えびちゃん

トラス・オス・モンテスのえびちゃんのレビュー・感想・評価

トラス・オス・モンテス(1976年製作の映画)
4.0
美しくて難しくて気持ちよく眠っちゃった。ポルトガルの山岳地帯トラス・オス・モンテスの山や川など美しい自然、青々とした草原や乾いた土地ががしがし心を掴んでいく。ストーリーはほとんど存在せずドキュメンタリー調だが、ファンタジックな表現もあり、時系列は脈略なくぶっとび…カメラに映る断片的なものをリレー式に映してるのかと思えばそういう法則があるわけでもなく脳みそ大混乱。
わたしたちの記憶は非常に曖昧で不確かだ。みる夢もヘンテコで脈略がないのにあたかも体験したような現実味があったりする。そういう、あやふやで断片的な人間の記憶や夢うつつの状態を、トラス・オス・モンテスに暮らす人々の営みに落とし込んで表現したのかな。
印象的なシーンはいっぱいある。お母さんの子どもの頃の体験に胸がいっぱいになり、鼻がツンとした。10歳で初めて会ったお父さん。何か言葉を交わして、そしてロバに乗って去っていってしまった。お父さんの姿がちいさくなって見えなくなるまでずっとずっと背中を見送りつづける。そこだけ音声がなくお母さんの記憶にわたしも入り込んで一緒にお父さんを見送り続ける。まるで「エル・スール」のように"ない記憶"が呼び覚まされる感覚。

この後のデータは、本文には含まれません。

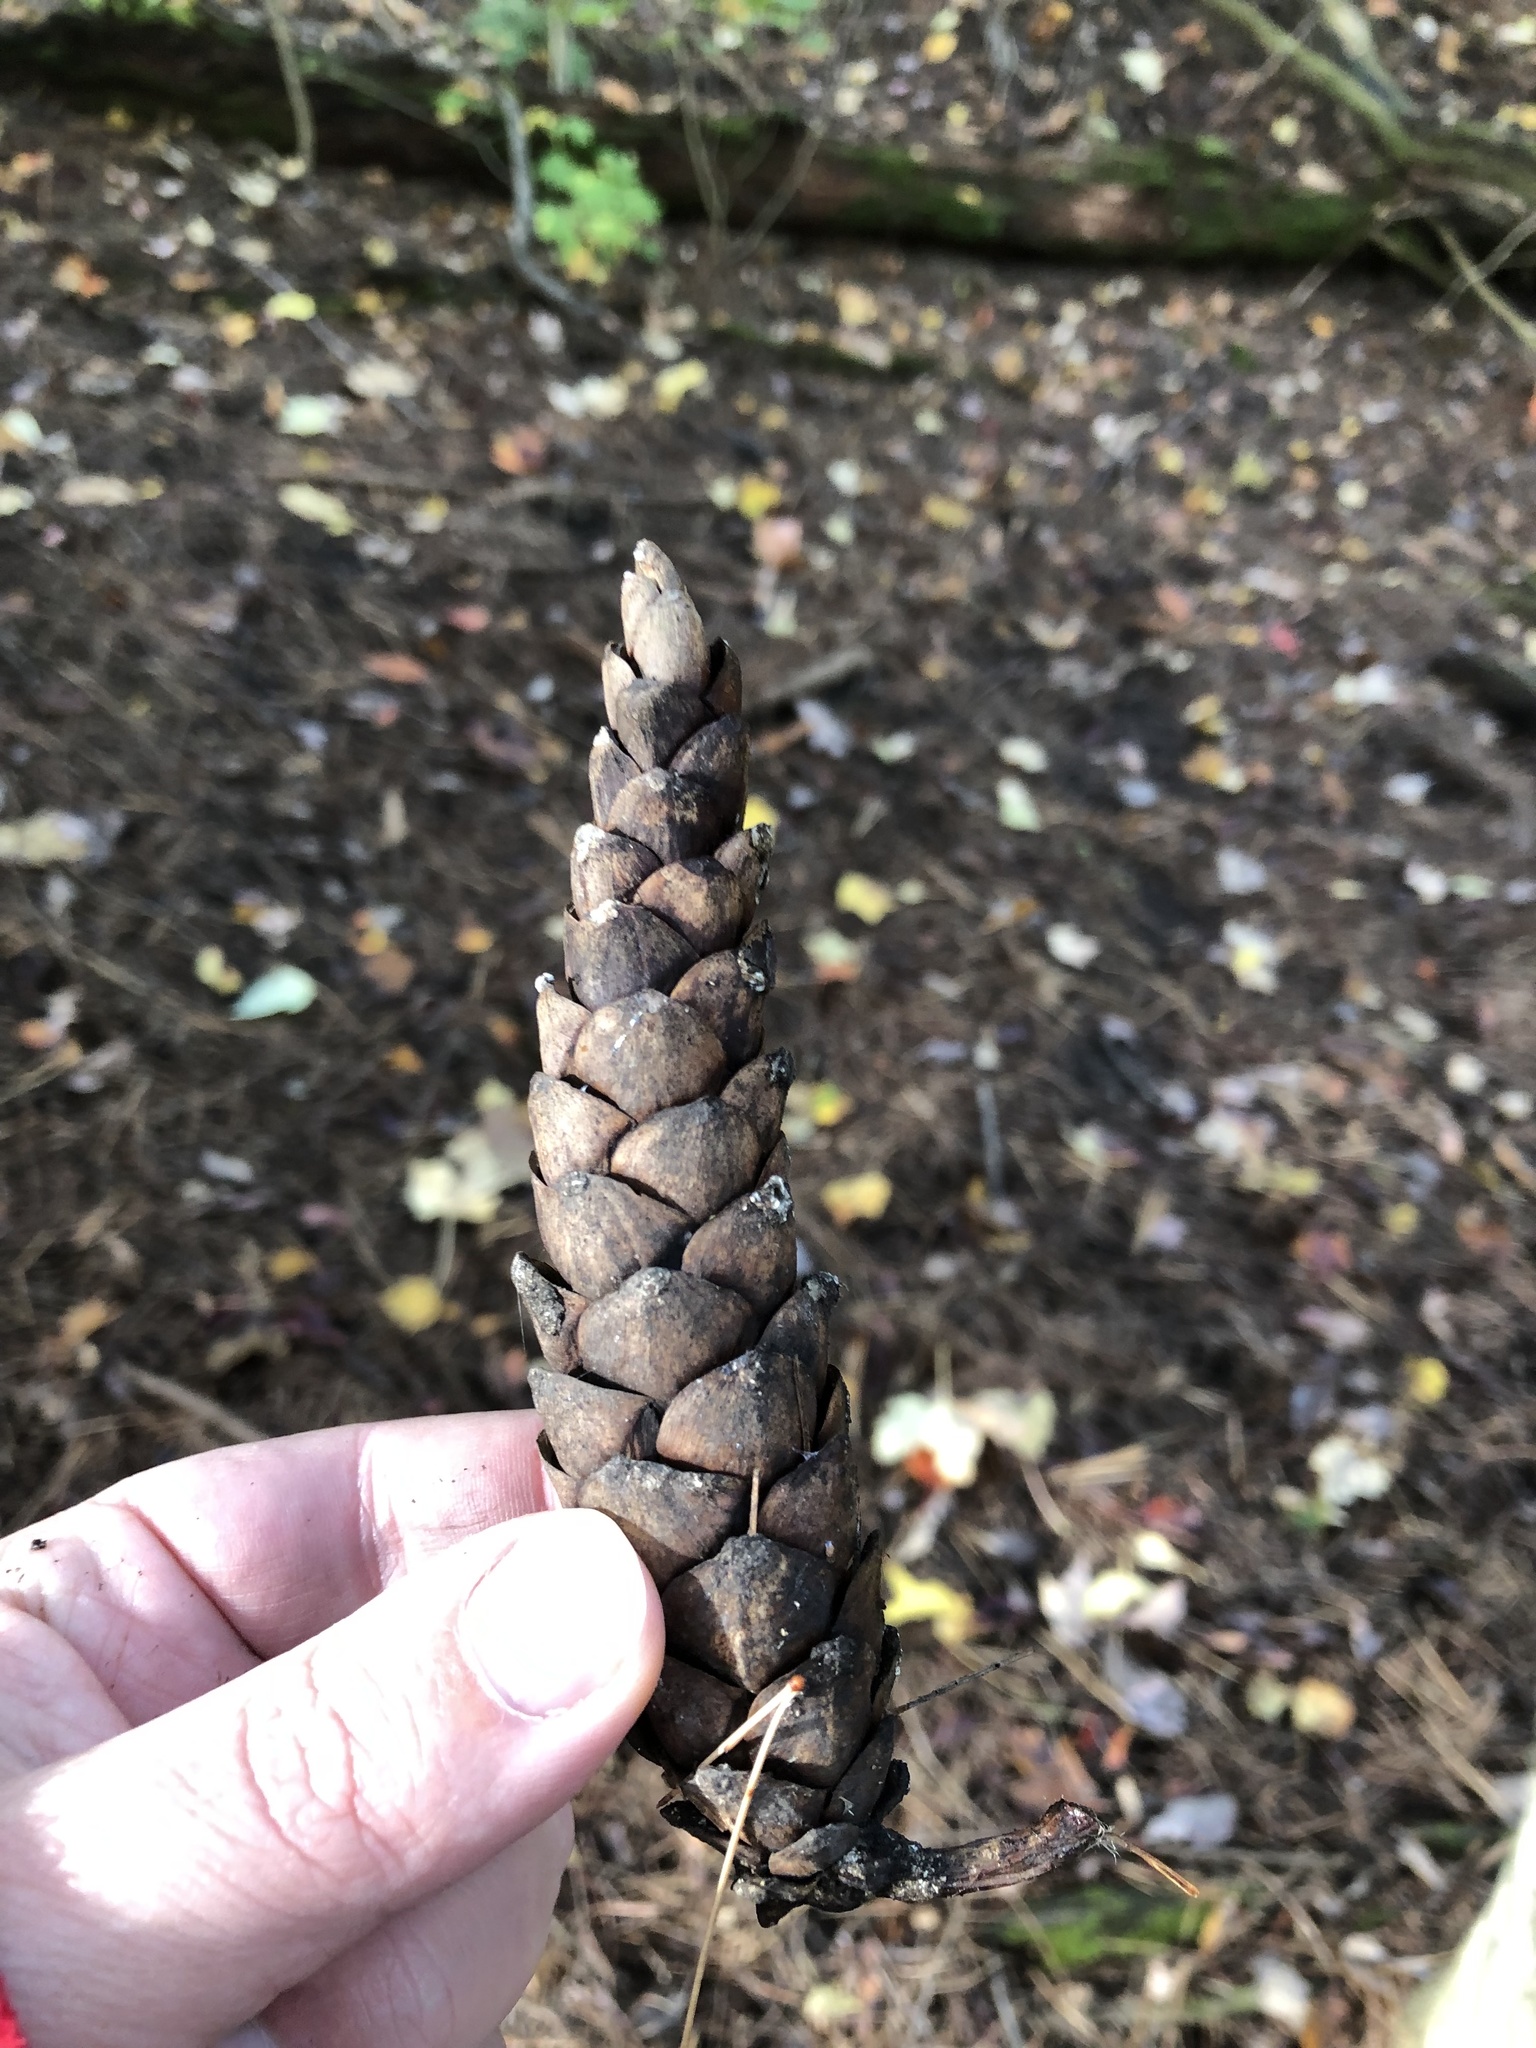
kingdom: Plantae
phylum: Tracheophyta
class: Pinopsida
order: Pinales
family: Pinaceae
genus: Pinus
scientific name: Pinus strobus
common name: Weymouth pine
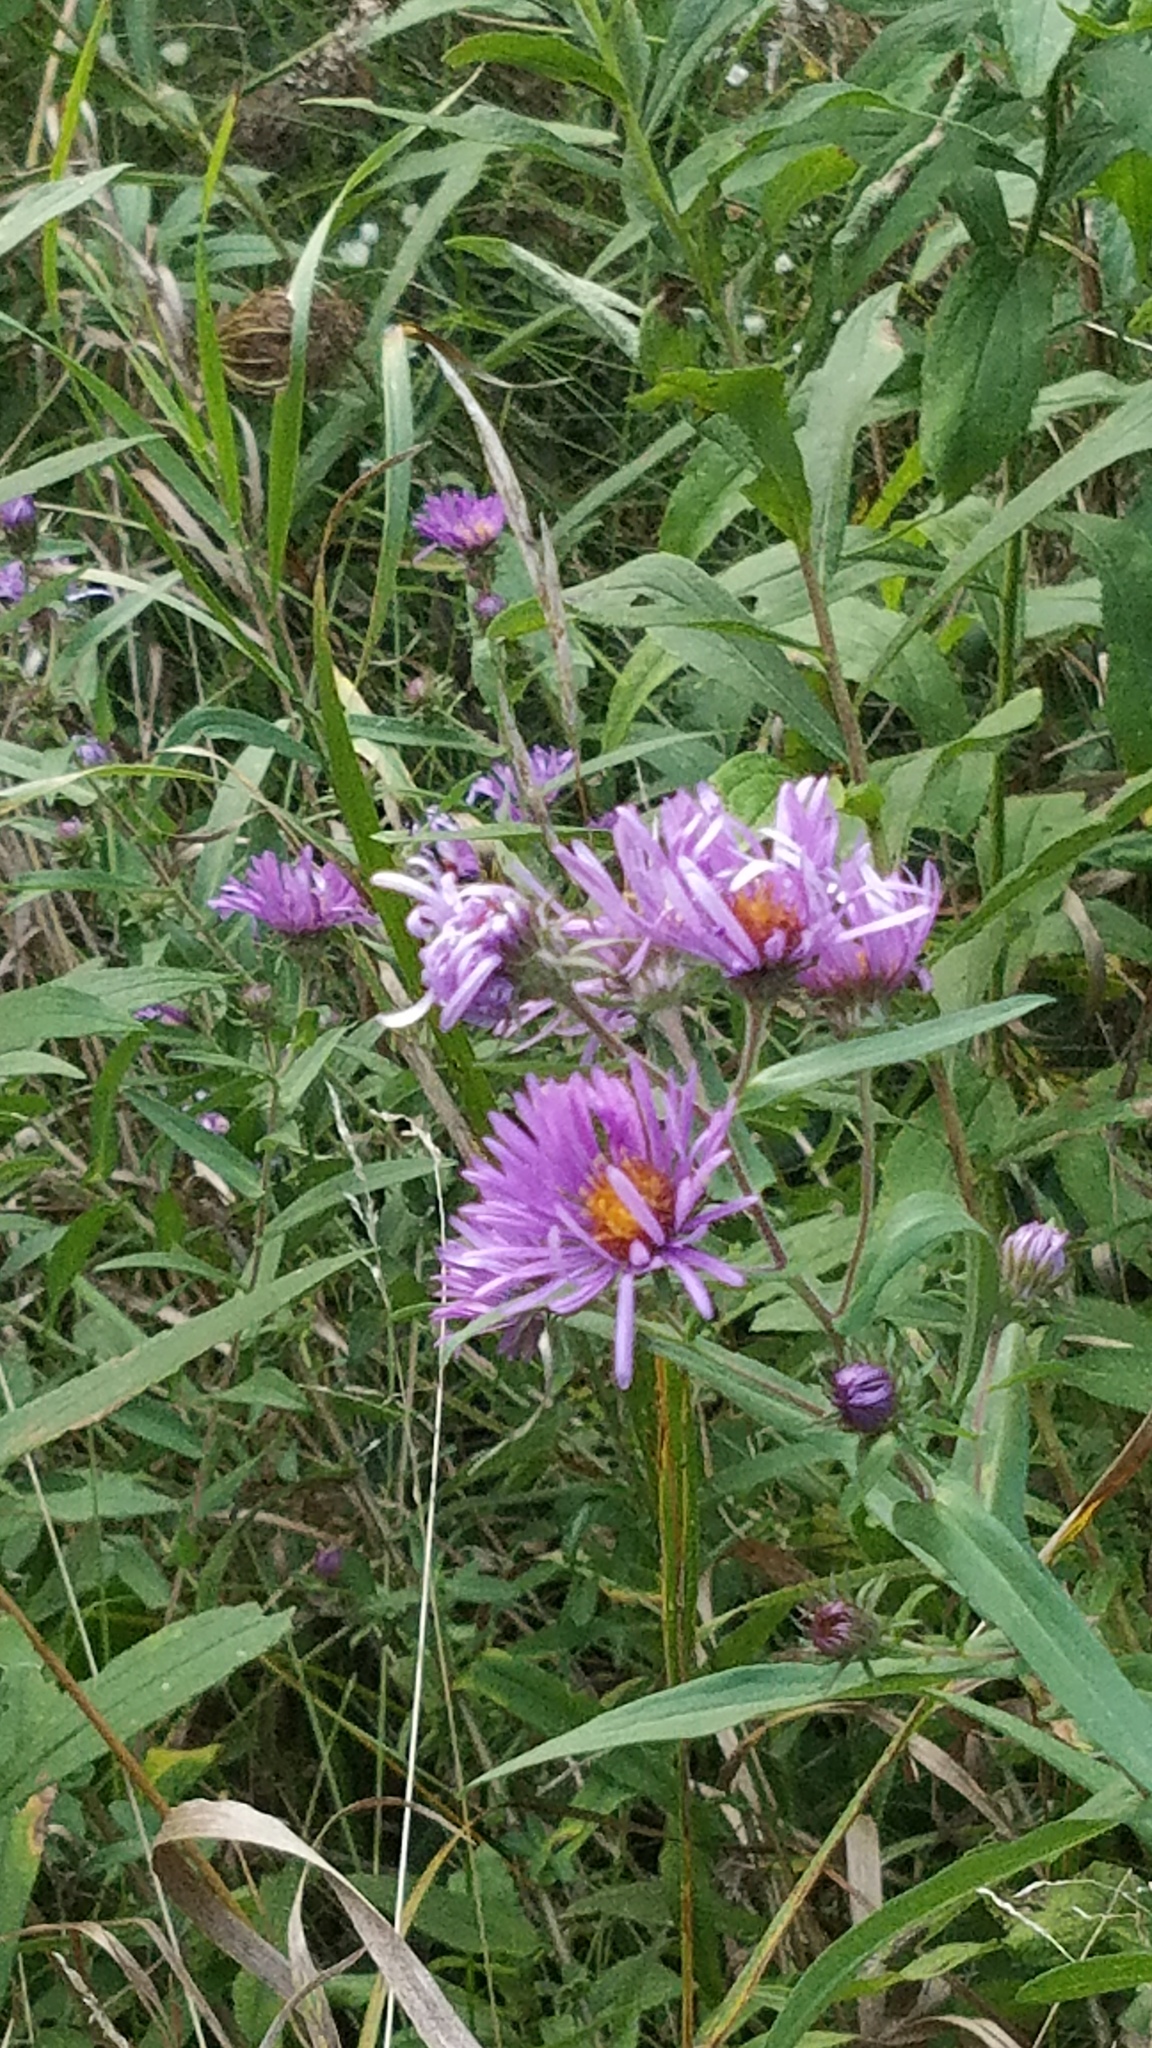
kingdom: Plantae
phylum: Tracheophyta
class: Magnoliopsida
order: Asterales
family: Asteraceae
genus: Symphyotrichum
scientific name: Symphyotrichum novae-angliae
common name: Michaelmas daisy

アフタートークが素晴らしく有意義!柳原孝敦先生のポルトガルとスペインの国境あたりは隠れユダヤ人たちが暮らしていたというお話は非常に興味深い。小田香さんのかつてそこにいた人々の営み、生痕化石という考え方に興味があるというのは激しく共感。
お二方もこの作品よく分からなかった笑、とおっしゃっていて、わからなくていいんじゃん!と謎の自信を得たり。難解な映画むりに解ろうとしなくていいのね。
今回の企画は文化庁の助成とのこと。こういう映画体験のためにこれからもせっせと働いて税金を納めていきたいね。